On Friday, a CRTC spokesman said its chairman, Jean-Pierre Blais, had invited BCE Chief Executive George Cope and his Astral counterpart, Ian Greenberg, to explain the rationale behind its rejection. During the meeting, the two executives signaled their intention to try again.
"During those meetings they both indicated they would file a (new) application," said the spokesman, Denis Carmel, stressing that there was no pre-approval granted.
Even so, the explanation provided by Blais suggested they would understand clearly where the original plan went afoul - and, by implication, the kinds of changes that they would need to make to gain approval.
"The timing and details of any such application have not yet been determined. The company will keep its investors informed of any significant developments in this respect," Astral said in its statement.
Astral's Toronto-listed shares were temporarily halted after the newspaper report in the Globe and Mail. When the halt was lifted, the stock shot up and closed 5.1 percent higher at C$44.40. BCE closed up 1.5 percent at C$41.99.
Astral shares had closed 16 percent lower at C$39.51 on October 19, the day after BCE received the CRTC decision. BCE asked the federal government to intervene but was told the cabinet could not overrule the regulator. BCE's offer was for C$50 a share.
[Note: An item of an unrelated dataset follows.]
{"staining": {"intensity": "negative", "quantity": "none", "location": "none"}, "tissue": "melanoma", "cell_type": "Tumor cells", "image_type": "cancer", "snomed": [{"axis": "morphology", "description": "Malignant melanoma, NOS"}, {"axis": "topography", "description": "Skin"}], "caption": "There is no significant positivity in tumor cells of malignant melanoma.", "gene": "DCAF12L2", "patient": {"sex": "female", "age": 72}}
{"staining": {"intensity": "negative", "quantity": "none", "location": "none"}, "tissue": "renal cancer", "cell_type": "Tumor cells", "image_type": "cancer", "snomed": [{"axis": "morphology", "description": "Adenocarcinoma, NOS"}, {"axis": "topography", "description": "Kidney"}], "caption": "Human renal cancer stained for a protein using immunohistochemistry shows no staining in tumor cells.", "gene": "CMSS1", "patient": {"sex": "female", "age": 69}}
BCE is seeking to buy Astral, its largest content provider, mainly to strengthen its position in the Francophone province of Quebec, where rival Quebecor Inc has a much bigger presence.
Quebecor, Rogers Communications and other rivals of BCE had said the original deal would have let it lock up more programming for its vast media platform and would have given it too much heft and pricing power.
In addition to winning approval of the CRTC, it would also have to pass muster with Canada's antitrust watchdog the Competition Bureau, which has yet to disclose its views on the deal.
Last month, BCE extended the closing date on the proposed deal to December 16. The two companies have the right to further postpone the outside date by an additional 30 days to Jan 15, 2013.
"There is no assurance that any transaction will occur or occur with the terms and conditions currently contemplated," said Astral.